- **Edit tracking data**

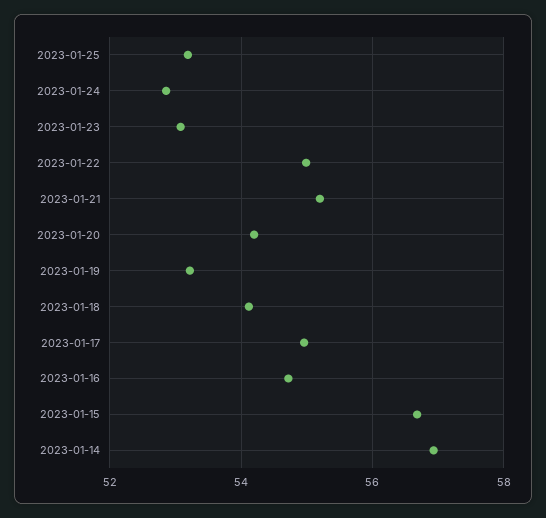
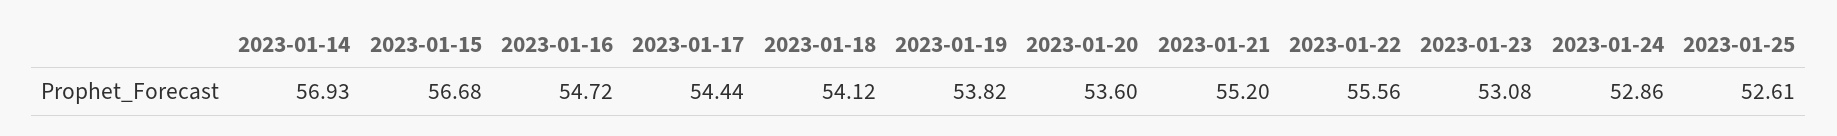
  {
-   "2023-01-25": 53.2,
+   "2023-01-25": 52.61,
    "2023-01-24": 52.86,
    "2023-01-23": 53.08,
-   "2023-01-22": 55,
+   "2023-01-22": 55.56,
    "2023-01-21": 55.2,
-   "2023-01-20": 54.2,
+   "2023-01-20": 53.6,
-   "2023-01-19": 53.2,
+   "2023-01-19": 53.82,
    "2023-01-18": 54.12,
-   "2023-01-17": 55,
+   "2023-01-17": 54.44,
    "2023-01-16": 54.72,
    "2023-01-15": 56.68,
    "2023-01-14": 56.93
  }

- **WHAT THE TASK REQUIRES**
Render the data above verbatim and without pictures.

- **REPLY**
  {
-   "2023-01-25": 53.2,
+   "2023-01-25": 52.61,
    "2023-01-24": 52.86,
    "2023-01-23": 53.08,
-   "2023-01-22": 55,
+   "2023-01-22": 55.56,
    "2023-01-21": 55.2,
-   "2023-01-20": 54.2,
+   "2023-01-20": 53.6,
-   "2023-01-19": 53.2,
+   "2023-01-19": 53.82,
    "2023-01-18": 54.12,
-   "2023-01-17": 55,
+   "2023-01-17": 54.44,
    "2023-01-16": 54.72,
    "2023-01-15": 56.68,
    "2023-01-14": 56.93
  }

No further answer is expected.